PROMPT A:
In the filter design results, by what percentage is the BC of the proposed 31-tap design with 8-bit coefficient precision lower than that of [15]?
### EXTRACT ###
Table 1 shows that for a 19-tap filter with coefficient length of 16 bits, the proposed filter design offers an average reduction of $46.92 \%$ in BC over [15]. In a similar way, from Table 2, it can be observed that the proposed design of 31-tap filter with coefficient length of 16 bits allows average reduction of $48 \%$ in BC when compared to [15]. Table 3 provides simulation results of 31 -tap filter with 8 bit coefficient precision in comparison to [15]. From Table 3, it is evident that the BC of the proposed design is $18.65 \%$ less than that of [15]. From the Tables 2 and 3, we can notice that the average reduction in BC is decreasing with the coefficient precision.

Table 1. Results of 19-tap filter design with coefficient precision of 16

| Pass band frequency $\left(\omega_{\mathrm{p}}\right)$, <br> Stop band frequency $\left(\omega_{\mathrm{s}}\right)$ | Filter design <br> BC $[15]$ | Nominal filter <br> BC | Proposed filter <br> BC | \%Reduction in <br> BC |
| :--- | :--- | :--- | :--- | :--- |
| $\omega_{\mathrm{p}}=0.1 \pi, \omega_{\mathrm{s}}=0.12 \pi$ | 128 | 142 | 48 | 62.50 |
| $\omega_{\mathrm{p}}=0.15 \pi, \omega_{\mathrm{s}}=0.2 \pi$ | 128 | 120 | 84 | 34.38 |
| $\omega_{\mathrm{p}}=0.2 \pi, \omega_{\mathrm{s}}=0.22 \pi$ | 125 | 127 | 69 | 44.80 |
| $\omega_{\mathrm{p}}=0.2 \pi, \omega_{\mathrm{s}}=0.3 \pi$ | 137 | 114 | 74 | 45.98 |

Table 2. Results of 31-tap filter design with coefficient precision of 16

| Pass band frequency $\left(\omega_{\mathrm{p}}\right)$, <br> Stop band frequency $\left(\omega_{\mathrm{s}}\right)$ | Filter design <br> BC $[15]$ | Nominal filter <br> BC | Proposed filter <br> BC | \%Reduction in <br> BC |
| :--- | :--- | :--- | :--- | :--- |
| $\omega_{\mathrm{p}}=0.1 \pi, \omega_{\mathrm{s}}=0.12 \pi$ | 180 | 185 | 89 | 50.55 |
| $\omega_{\mathrm{p}}=0.15 \pi, \omega_{\mathrm{s}}=0.2 \pi$ | 168 | 197 | 83 | 50.59 |
| $\omega_{\mathrm{p}}=0.2 \pi, \omega_{\mathrm{s}}=0.22 \pi$ | 194 | 207 | 91 | 53.09 |
| $\omega_{\mathrm{p}}=0.2 \pi, \omega_{\mathrm{s}}=0.3 \pi$ | 172 | 171 | 107 | 37.79 |

Similarly the results in Table 4 demonstrates that the proposed design of 17-tap filter with coefficient precision of 10 bits provides the average reduction in the BC by $29.62 \%$ when compared with [15].
###
PROMPT B:
Rewrite the records from their start through the line containing "7703038067450", substituting "Portada" for "Inicio" and keeping everything else the same. Leave the pictures out.
### STUDY MATERIAL ###
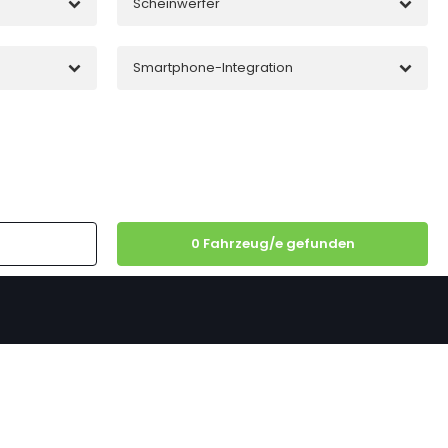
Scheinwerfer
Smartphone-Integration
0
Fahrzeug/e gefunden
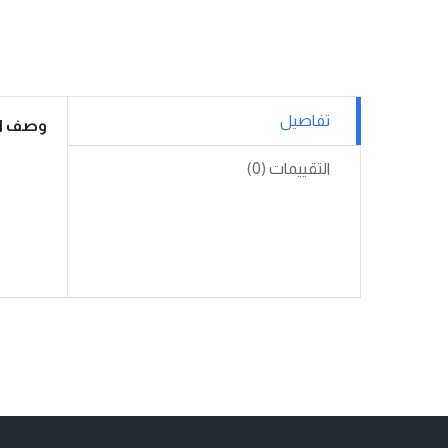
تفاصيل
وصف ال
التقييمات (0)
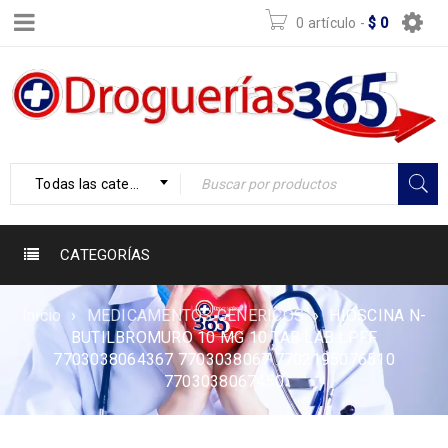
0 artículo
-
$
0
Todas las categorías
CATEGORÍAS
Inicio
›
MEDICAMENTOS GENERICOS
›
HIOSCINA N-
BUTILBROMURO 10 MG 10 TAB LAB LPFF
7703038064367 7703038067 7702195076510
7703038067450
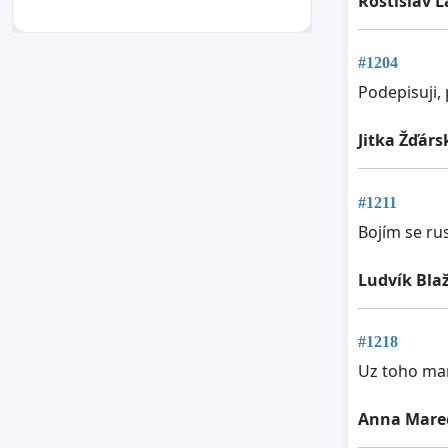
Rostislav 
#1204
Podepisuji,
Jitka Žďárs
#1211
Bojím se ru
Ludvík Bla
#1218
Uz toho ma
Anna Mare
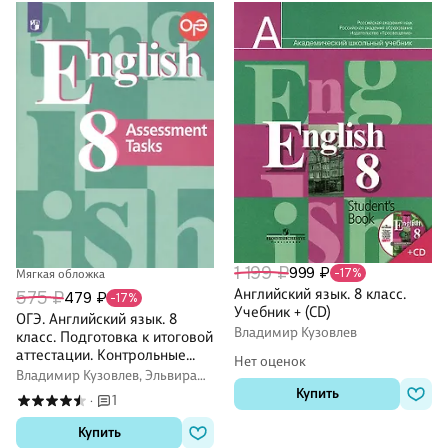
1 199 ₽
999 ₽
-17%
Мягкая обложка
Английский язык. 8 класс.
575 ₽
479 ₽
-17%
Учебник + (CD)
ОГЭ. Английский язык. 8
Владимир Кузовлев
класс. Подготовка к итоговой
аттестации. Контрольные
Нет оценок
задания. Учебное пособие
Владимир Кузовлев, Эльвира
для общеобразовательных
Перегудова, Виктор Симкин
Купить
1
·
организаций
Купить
###
SOLUTION A:
18.65%

SOLUTION B:
Scheinwerfer
Smartphone-Integration
0
Fahrzeug/e gefunden
تفاصيل
وصف ال
التقييمات (0)
0 artículo
-
$
0
Todas las categorías
CATEGORÍAS
Portada
›
MEDICAMENTOS GENERICOS
›
HIOSCINA N-
BUTILBROMURO 10 MG 10 TAB LAB LPFF
7703038064367 7703038067 7702195076510
7703038067450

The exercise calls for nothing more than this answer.